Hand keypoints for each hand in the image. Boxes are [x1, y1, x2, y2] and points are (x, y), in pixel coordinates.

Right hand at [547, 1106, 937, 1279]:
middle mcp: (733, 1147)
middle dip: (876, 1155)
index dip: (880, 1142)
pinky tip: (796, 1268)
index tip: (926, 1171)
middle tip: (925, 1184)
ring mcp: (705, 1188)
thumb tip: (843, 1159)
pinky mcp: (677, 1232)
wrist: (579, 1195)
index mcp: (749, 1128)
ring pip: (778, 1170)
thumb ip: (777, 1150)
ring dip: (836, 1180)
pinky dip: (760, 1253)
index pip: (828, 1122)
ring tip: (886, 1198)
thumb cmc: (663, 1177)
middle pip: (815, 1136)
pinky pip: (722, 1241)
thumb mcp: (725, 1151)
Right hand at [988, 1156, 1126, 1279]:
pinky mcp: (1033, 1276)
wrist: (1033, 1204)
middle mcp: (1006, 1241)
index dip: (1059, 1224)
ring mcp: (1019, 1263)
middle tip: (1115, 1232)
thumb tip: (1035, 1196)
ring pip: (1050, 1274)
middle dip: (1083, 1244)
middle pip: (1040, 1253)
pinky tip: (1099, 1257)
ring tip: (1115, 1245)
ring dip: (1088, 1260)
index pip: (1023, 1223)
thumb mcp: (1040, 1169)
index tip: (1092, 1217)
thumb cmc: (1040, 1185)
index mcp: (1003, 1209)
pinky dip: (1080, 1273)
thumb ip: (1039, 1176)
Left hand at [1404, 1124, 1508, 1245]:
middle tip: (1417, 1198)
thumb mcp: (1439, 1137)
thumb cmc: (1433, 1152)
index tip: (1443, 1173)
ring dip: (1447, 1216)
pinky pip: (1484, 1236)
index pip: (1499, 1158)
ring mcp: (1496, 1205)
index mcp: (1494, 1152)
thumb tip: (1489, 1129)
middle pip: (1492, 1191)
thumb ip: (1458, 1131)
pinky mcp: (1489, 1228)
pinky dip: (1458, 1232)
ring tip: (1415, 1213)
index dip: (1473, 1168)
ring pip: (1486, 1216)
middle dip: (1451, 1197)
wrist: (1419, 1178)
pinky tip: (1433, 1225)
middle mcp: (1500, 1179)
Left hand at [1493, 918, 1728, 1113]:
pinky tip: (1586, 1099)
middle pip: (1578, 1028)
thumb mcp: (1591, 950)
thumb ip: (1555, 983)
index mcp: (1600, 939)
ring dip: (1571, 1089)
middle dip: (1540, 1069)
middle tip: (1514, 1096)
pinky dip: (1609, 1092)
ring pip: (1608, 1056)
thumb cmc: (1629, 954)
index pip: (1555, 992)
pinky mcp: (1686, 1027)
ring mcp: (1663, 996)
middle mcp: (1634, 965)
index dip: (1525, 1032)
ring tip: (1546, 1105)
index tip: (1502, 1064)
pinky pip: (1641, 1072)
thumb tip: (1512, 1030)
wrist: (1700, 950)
———
*WHAT YOU ARE ASKED TO DO:* Reproduce the data above in full, with no line missing.

*WORKED SOLUTION:*
Hand keypoints for each hand in the image. Boxes are [x1, y1, x2, y2] and points are (x, y), in pixel coordinates.

Right hand at [547, 1106, 937, 1279]:
middle mcp: (733, 1147)
middle dip: (876, 1155)
index dip: (880, 1142)
pinky tip: (796, 1268)
index tip: (926, 1171)
middle tip: (925, 1184)
ring mcp: (705, 1188)
thumb tip: (843, 1159)
pinky mcp: (677, 1232)
wrist: (579, 1195)
index mcp: (749, 1128)
ring pip: (778, 1170)
thumb ip: (777, 1150)
ring dip: (836, 1180)
pinky dip: (760, 1253)
index pip: (828, 1122)
ring tip: (886, 1198)
thumb cmc: (663, 1177)
middle pip: (815, 1136)
pinky pip: (722, 1241)
thumb mcp: (725, 1151)
Right hand at [988, 1156, 1126, 1279]:
pinky mcp: (1033, 1276)
wrist: (1033, 1204)
middle mcp: (1006, 1241)
index dip: (1059, 1224)
ring mcp: (1019, 1263)
middle tip: (1115, 1232)
thumb tip: (1035, 1196)
ring pip: (1050, 1274)
middle dip: (1083, 1244)
middle pip: (1040, 1253)
pinky tip: (1099, 1257)
ring tip: (1115, 1245)
ring dip: (1088, 1260)
index pip: (1023, 1223)
thumb mcp: (1040, 1169)
index tip: (1092, 1217)
thumb cmc: (1040, 1185)
index mcp: (1003, 1209)
pinky dip: (1080, 1273)
thumb ip: (1039, 1176)
Left hand at [1404, 1124, 1508, 1245]:
middle tip: (1417, 1198)
thumb mcp: (1439, 1137)
thumb cmc: (1433, 1152)
index tip: (1443, 1173)
ring dip: (1447, 1216)
pinky pip: (1484, 1236)
index pip: (1499, 1158)
ring mcp: (1496, 1205)
index mcp: (1494, 1152)
thumb tip: (1489, 1129)
middle pip: (1492, 1191)
thumb ip: (1458, 1131)
pinky mcp: (1489, 1228)
pinky dip: (1458, 1232)
ring tip: (1415, 1213)
index dip: (1473, 1168)
ring pip: (1486, 1216)
middle dip: (1451, 1197)
wrist: (1419, 1178)
pinky tip: (1433, 1225)
middle mcp: (1500, 1179)
Left hand at [1493, 918, 1728, 1113]:
pinky tip: (1586, 1099)
middle pip: (1578, 1028)
thumb mcp: (1591, 950)
thumb ip: (1555, 983)
index mcp: (1600, 939)
ring dip: (1571, 1089)
middle dip: (1540, 1069)
middle tip: (1514, 1096)
pinky dip: (1609, 1092)
ring pip: (1608, 1056)
thumb cmc: (1629, 954)
index pip: (1555, 992)
pinky mcp: (1686, 1027)
ring mcp: (1663, 996)
middle mcp: (1634, 965)
index dip: (1525, 1032)
ring tip: (1546, 1105)
index tip: (1502, 1064)
pinky pip: (1641, 1072)
thumb tip: (1512, 1030)
wrist: (1700, 950)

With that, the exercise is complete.